The committee also noted there had been a 16 per cent rise in the sterling price of oil since its April meeting.

"Several factors seemed to underlie this rise: the general global upturn in activity; the low level of private inventories in the United States; particularly buoyant demand from China; market speculation that OPEC would raise its target price range; and political events in the Middle East."

These factors suggested higher oil prices "might persist" but the implications for monetary policy of higher oil and commodity prices "depended on whether inflation expectations overall remained well anchored".

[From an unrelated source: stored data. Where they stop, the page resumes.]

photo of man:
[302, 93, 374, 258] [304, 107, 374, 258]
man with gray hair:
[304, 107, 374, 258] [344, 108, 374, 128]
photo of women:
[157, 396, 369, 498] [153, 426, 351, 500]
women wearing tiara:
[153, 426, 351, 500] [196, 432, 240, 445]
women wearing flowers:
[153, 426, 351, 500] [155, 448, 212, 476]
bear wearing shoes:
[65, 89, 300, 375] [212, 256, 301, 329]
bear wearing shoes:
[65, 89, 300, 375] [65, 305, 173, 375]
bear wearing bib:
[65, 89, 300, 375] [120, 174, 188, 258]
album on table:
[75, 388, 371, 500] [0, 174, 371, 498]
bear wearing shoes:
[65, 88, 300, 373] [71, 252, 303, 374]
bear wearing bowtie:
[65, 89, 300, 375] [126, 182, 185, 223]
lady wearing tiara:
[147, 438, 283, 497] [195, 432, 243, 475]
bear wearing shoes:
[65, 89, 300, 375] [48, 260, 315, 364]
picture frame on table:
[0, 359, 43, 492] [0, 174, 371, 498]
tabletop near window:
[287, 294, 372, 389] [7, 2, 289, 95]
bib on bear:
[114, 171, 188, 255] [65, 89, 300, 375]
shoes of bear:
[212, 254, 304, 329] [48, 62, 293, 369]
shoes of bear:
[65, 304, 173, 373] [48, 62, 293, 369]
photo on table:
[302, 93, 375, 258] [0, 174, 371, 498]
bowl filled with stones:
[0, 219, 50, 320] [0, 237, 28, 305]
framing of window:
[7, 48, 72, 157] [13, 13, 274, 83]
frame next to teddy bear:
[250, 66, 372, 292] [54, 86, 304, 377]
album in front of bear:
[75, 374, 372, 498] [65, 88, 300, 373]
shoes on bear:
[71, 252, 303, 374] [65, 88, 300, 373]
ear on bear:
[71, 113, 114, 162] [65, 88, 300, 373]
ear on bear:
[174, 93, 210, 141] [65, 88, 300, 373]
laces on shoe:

"It was possible that geopolitical risks had increased, but it was not clear whether, if any of those risks materialised, higher or lower inflation would result in the medium term," added the minutes.

While there were also discussions about the possibility of a larger half point interest rate rise earlier this month, the committee members eventually voted by nine to nil in favour of the quarter point rise.

Global assessment

The MPC also took into account economic developments in the key trading areas.

"The latest evidence suggested that the recovery in the world economy had continued broadly as envisaged," said the minutes.

"World output and trade had grown strongly in 2003, and the continuing recovery might be contributing to signs of emerging inflationary pressures. World demand weighted to reflect the pattern of UK exports was, as expected, growing somewhat more slowly than aggregate world demand."

In the US, the recovery "remained on track" with falling unemployment and tax rebates helping to underpin consumption.

The picture in the euro area was described as "little changed over the past month", with growth estimated at 0.3 per cent in the final three months of last year.

However, more recent data on the French economy "suggested that the euro-area aggregate might be revised up slightly".

"The key issue for the Committee was to assess whether the euro-area recovery would continue. The latest data, although mixed, suggested that the downside risks had diminished," said the minutes.

And in Asia, economies "continued to grow strongly". China's GDP growth was running at 9.7 per cent but there was a warning that this pace of growth "might not be sustainable".